* _PROBLEM TO WORK ON_: Print, word for word, the opening line of the data below and every line after it through the line that contains "right hip: (137, 238)", but not the pictures.

* _SUPPLIED RECORDS_:
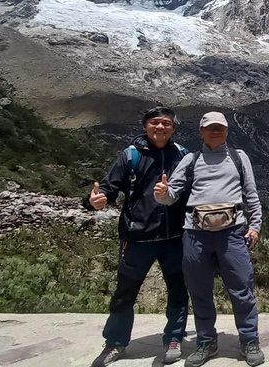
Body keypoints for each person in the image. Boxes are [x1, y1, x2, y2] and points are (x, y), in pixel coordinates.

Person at [154, 111, 265, 367]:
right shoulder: (191, 160)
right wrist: (162, 194)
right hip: (195, 235)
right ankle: (206, 341)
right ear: (201, 132)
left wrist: (255, 226)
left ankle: (249, 340)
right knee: (199, 291)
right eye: (210, 128)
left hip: (232, 233)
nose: (216, 132)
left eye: (220, 128)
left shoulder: (239, 158)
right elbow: (171, 195)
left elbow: (251, 194)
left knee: (242, 289)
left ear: (226, 131)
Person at [86, 106, 190, 366]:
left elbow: (194, 190)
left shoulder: (182, 155)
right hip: (137, 238)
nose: (160, 127)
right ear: (145, 126)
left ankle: (174, 338)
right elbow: (109, 187)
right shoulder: (131, 156)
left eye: (166, 123)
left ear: (174, 128)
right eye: (154, 122)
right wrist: (96, 200)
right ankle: (115, 342)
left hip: (175, 238)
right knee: (125, 293)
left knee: (178, 291)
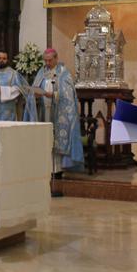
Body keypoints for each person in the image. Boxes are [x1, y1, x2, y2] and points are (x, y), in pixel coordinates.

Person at [32, 48, 83, 177]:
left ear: (56, 58)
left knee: (57, 140)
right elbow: (35, 88)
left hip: (59, 112)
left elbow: (69, 95)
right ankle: (46, 169)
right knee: (47, 140)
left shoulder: (64, 73)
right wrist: (35, 95)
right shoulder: (41, 72)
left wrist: (53, 95)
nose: (47, 63)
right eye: (45, 60)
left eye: (49, 60)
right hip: (44, 111)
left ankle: (57, 170)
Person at [0, 51, 36, 121]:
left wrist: (2, 90)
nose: (1, 60)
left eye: (4, 58)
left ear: (7, 60)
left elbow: (18, 89)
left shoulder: (13, 74)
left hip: (7, 111)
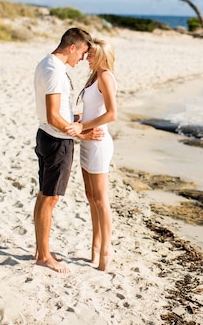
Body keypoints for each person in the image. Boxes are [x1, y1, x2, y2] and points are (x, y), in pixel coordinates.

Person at [33, 27, 102, 273]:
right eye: (82, 52)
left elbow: (56, 111)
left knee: (44, 195)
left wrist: (74, 116)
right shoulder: (54, 70)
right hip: (56, 141)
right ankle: (43, 256)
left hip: (46, 136)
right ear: (72, 47)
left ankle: (41, 249)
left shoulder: (47, 64)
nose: (82, 59)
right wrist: (83, 133)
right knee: (50, 198)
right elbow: (53, 116)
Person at [67, 38, 117, 271]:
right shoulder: (94, 77)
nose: (87, 57)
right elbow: (91, 110)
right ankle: (95, 246)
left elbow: (111, 114)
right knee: (90, 196)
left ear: (102, 56)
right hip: (87, 141)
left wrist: (82, 127)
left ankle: (105, 252)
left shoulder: (105, 76)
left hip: (97, 142)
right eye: (87, 54)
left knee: (101, 200)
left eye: (91, 55)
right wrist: (78, 120)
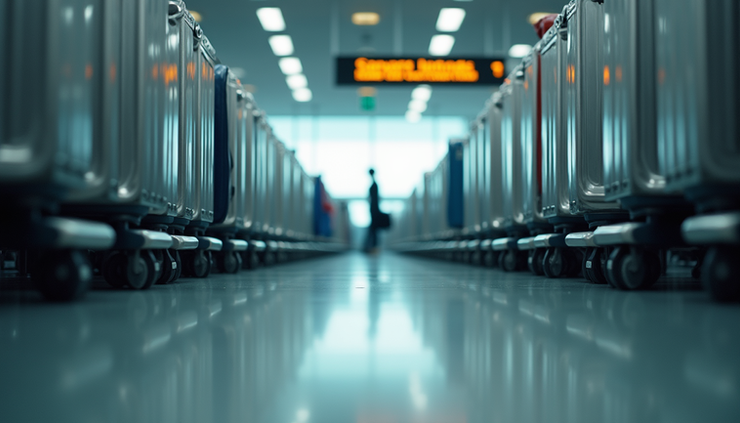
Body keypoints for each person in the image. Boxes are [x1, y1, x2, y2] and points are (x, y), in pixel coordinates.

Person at [366, 169, 380, 253]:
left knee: (374, 229)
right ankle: (373, 247)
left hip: (374, 209)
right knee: (373, 229)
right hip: (374, 208)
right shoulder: (374, 184)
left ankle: (374, 248)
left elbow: (374, 199)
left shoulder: (374, 184)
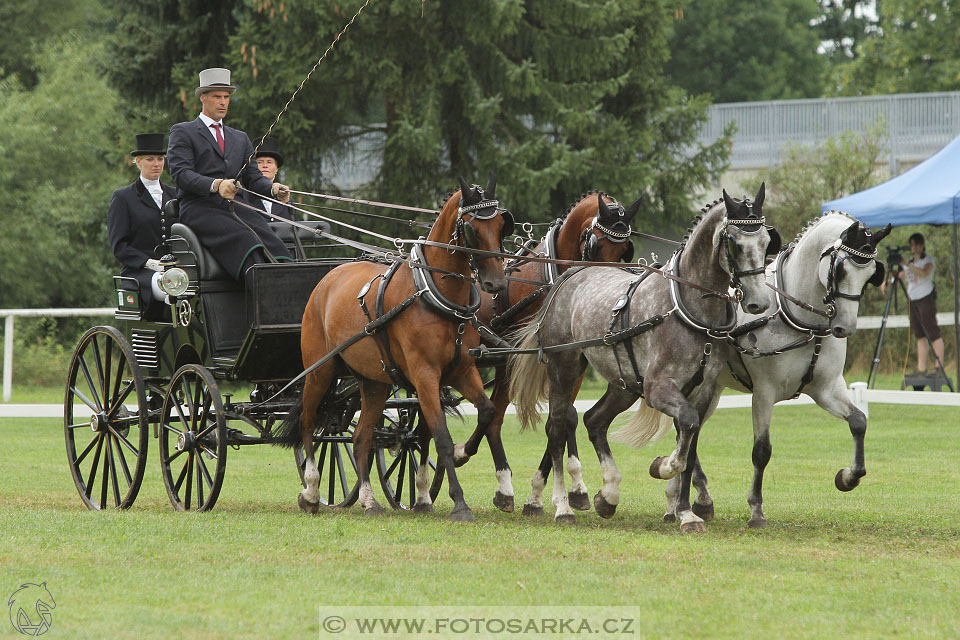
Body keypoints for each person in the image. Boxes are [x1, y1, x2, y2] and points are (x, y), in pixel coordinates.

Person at [166, 67, 294, 284]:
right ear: (203, 98)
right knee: (248, 243)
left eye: (226, 97)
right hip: (200, 209)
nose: (223, 102)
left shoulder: (240, 137)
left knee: (276, 246)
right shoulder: (183, 131)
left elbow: (253, 177)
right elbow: (181, 174)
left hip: (237, 208)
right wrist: (216, 185)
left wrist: (272, 189)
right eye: (217, 97)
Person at [107, 133, 178, 319]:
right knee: (172, 285)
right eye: (150, 159)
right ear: (138, 162)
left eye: (160, 159)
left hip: (176, 269)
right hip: (140, 274)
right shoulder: (123, 198)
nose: (156, 164)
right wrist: (149, 263)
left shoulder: (175, 195)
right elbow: (119, 246)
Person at [885, 232, 945, 375]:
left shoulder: (928, 260)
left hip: (926, 299)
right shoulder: (909, 263)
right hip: (913, 300)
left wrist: (907, 264)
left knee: (933, 332)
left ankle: (939, 367)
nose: (914, 248)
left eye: (916, 245)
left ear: (922, 245)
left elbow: (924, 273)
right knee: (919, 335)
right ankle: (921, 368)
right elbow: (901, 275)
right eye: (912, 245)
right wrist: (887, 281)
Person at [236, 136, 296, 221]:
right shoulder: (242, 198)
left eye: (269, 162)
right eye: (259, 162)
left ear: (276, 168)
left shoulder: (288, 201)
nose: (265, 165)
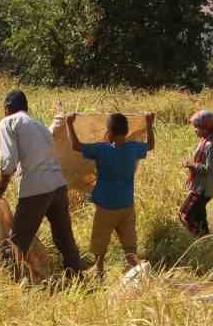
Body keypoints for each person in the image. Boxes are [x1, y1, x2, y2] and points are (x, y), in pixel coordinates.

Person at [0, 90, 86, 278]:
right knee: (64, 238)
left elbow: (8, 162)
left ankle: (6, 283)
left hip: (36, 189)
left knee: (18, 240)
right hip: (58, 187)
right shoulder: (38, 125)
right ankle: (77, 277)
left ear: (7, 108)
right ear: (26, 107)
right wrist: (59, 116)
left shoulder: (8, 122)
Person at [65, 110, 155, 279]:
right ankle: (139, 272)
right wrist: (149, 124)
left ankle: (99, 272)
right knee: (129, 245)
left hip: (106, 207)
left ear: (109, 134)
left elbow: (76, 146)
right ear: (127, 132)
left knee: (100, 243)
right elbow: (150, 145)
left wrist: (69, 124)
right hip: (127, 205)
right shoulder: (133, 148)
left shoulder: (102, 149)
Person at [181, 109, 213, 237]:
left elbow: (209, 169)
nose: (195, 130)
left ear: (205, 128)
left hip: (203, 190)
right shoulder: (204, 141)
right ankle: (206, 240)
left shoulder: (211, 145)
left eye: (197, 127)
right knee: (200, 218)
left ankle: (197, 240)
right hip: (200, 187)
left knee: (186, 215)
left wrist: (191, 165)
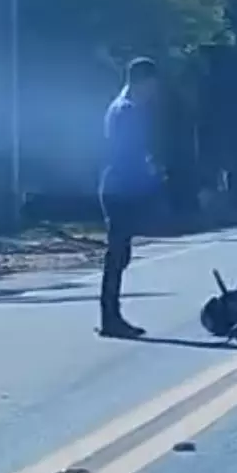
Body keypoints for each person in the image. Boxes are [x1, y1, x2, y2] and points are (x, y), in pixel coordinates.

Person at [98, 57, 161, 338]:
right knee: (117, 255)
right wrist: (150, 175)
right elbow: (129, 154)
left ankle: (112, 315)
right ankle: (110, 318)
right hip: (120, 187)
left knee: (120, 254)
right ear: (142, 81)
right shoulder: (127, 110)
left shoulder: (125, 107)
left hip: (120, 185)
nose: (154, 90)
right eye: (152, 84)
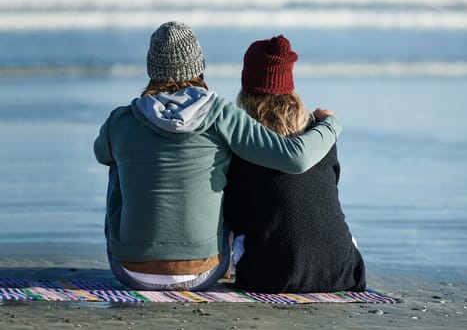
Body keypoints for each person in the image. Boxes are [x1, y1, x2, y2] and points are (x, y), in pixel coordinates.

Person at [93, 21, 341, 291]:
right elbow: (296, 158)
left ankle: (140, 248)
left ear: (151, 68)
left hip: (131, 272)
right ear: (199, 65)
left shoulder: (121, 119)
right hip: (204, 271)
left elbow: (100, 153)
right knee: (225, 159)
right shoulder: (221, 114)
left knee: (117, 162)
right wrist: (330, 124)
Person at [223, 35, 366, 293]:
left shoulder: (245, 144)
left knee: (239, 236)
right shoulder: (321, 138)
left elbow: (235, 216)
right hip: (343, 271)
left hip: (272, 277)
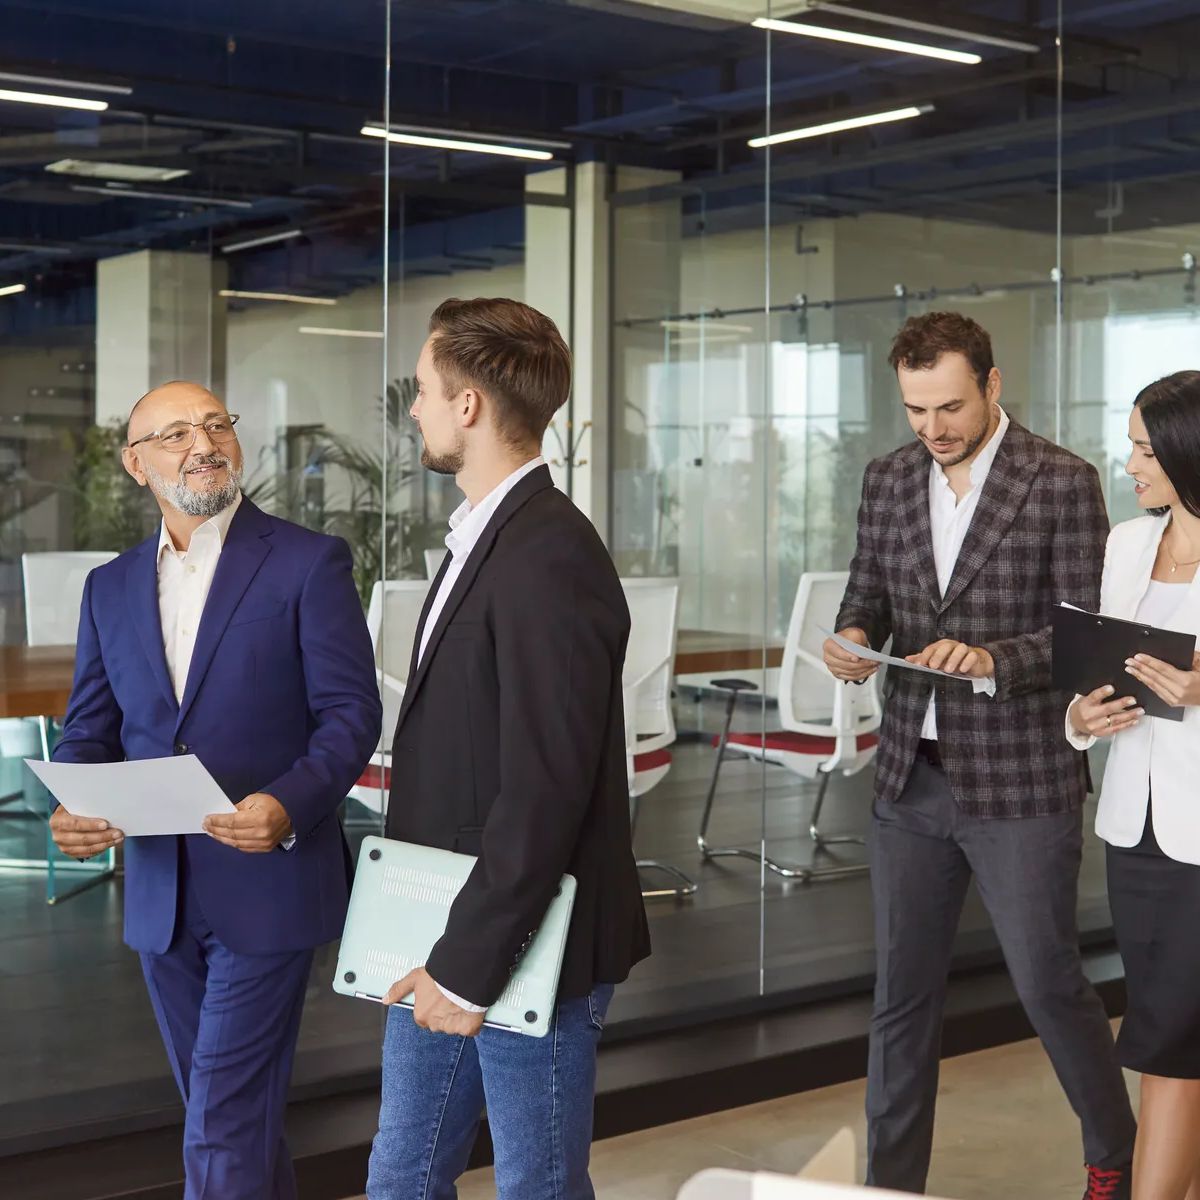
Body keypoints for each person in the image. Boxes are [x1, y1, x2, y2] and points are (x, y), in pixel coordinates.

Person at [822, 312, 1136, 1199]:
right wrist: (852, 636)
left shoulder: (1061, 482)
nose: (932, 428)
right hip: (908, 782)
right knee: (901, 1002)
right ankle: (891, 1185)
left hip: (1022, 781)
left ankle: (1113, 1151)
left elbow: (1084, 635)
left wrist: (997, 659)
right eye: (916, 409)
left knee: (1048, 985)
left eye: (950, 406)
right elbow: (867, 590)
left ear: (992, 387)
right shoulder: (888, 478)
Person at [49, 381, 382, 1200]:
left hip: (269, 882)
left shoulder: (308, 560)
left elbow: (350, 713)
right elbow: (90, 725)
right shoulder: (110, 587)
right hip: (162, 893)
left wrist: (290, 803)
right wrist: (75, 802)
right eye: (174, 435)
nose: (202, 443)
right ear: (136, 465)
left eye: (215, 425)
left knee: (220, 1123)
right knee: (231, 1114)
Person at [365, 297, 651, 1200]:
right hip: (451, 924)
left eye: (422, 391)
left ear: (470, 407)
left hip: (524, 946)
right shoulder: (483, 539)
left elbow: (545, 788)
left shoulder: (549, 554)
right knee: (401, 1178)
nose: (413, 408)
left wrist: (468, 968)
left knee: (539, 1187)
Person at [1067, 371, 1200, 1200]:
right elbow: (1088, 674)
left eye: (1145, 450)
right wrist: (1083, 717)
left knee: (1169, 1039)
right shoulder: (1124, 544)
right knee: (1168, 1030)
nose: (1129, 465)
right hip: (1136, 830)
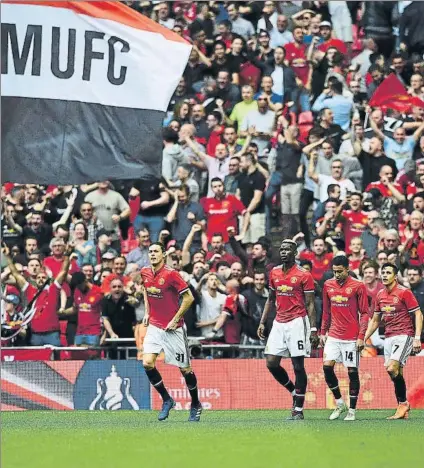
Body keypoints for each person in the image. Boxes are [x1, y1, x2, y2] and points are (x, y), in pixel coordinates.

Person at [257, 239, 318, 420]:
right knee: (271, 363)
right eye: (281, 249)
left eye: (287, 250)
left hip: (297, 323)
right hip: (279, 322)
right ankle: (293, 391)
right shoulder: (274, 272)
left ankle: (298, 409)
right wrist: (262, 322)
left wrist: (313, 329)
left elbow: (310, 304)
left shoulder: (304, 275)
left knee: (298, 366)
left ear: (295, 253)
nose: (283, 252)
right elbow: (270, 299)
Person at [141, 243, 202, 422]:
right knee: (147, 363)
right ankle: (167, 399)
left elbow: (189, 297)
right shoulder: (144, 272)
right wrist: (147, 312)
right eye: (150, 251)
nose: (152, 254)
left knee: (185, 369)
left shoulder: (171, 274)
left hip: (174, 329)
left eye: (155, 251)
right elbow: (146, 290)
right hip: (154, 326)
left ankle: (196, 403)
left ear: (164, 254)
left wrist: (175, 319)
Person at [362, 263, 423, 420]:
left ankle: (403, 404)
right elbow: (375, 320)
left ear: (395, 276)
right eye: (383, 272)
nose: (384, 275)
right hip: (389, 337)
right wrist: (363, 337)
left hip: (404, 335)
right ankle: (402, 409)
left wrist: (417, 338)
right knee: (396, 373)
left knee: (392, 368)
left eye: (388, 272)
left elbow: (418, 314)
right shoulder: (380, 295)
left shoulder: (404, 292)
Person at [320, 256, 370, 422]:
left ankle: (352, 411)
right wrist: (322, 332)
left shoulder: (358, 286)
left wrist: (361, 337)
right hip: (333, 336)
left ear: (347, 269)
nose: (336, 275)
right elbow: (326, 312)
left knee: (352, 372)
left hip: (351, 338)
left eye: (340, 271)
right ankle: (340, 403)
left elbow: (364, 313)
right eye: (334, 271)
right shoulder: (328, 285)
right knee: (327, 368)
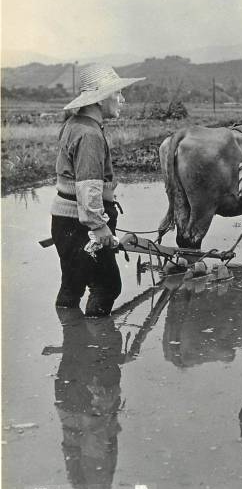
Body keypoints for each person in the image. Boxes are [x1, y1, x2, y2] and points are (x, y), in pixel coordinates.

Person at [50, 63, 145, 317]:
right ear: (100, 98)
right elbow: (88, 186)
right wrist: (99, 227)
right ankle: (96, 351)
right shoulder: (89, 134)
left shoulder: (74, 124)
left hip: (65, 224)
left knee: (72, 287)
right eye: (117, 94)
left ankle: (72, 346)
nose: (122, 100)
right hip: (83, 227)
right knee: (107, 286)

* _PROBLEM SOLUTION_:
Body keypoints for each person in the image. Boxes are [x1, y1, x2, y2] and points are (x, y), in pixel coordinates.

Person at [154, 111, 265, 367]:
right shoulder: (191, 160)
right wrist: (162, 194)
right hip: (195, 235)
right ankle: (206, 341)
right ear: (201, 132)
left wrist: (255, 226)
left ankle: (249, 340)
right knee: (199, 291)
right eye: (210, 128)
left hip: (232, 233)
nose: (216, 132)
left eye: (220, 128)
left shoulder: (239, 158)
right elbow: (171, 195)
left elbow: (251, 194)
left knee: (242, 289)
left ear: (226, 131)
Person at [86, 106, 190, 366]:
left elbow: (194, 190)
left shoulder: (182, 155)
right hip: (137, 238)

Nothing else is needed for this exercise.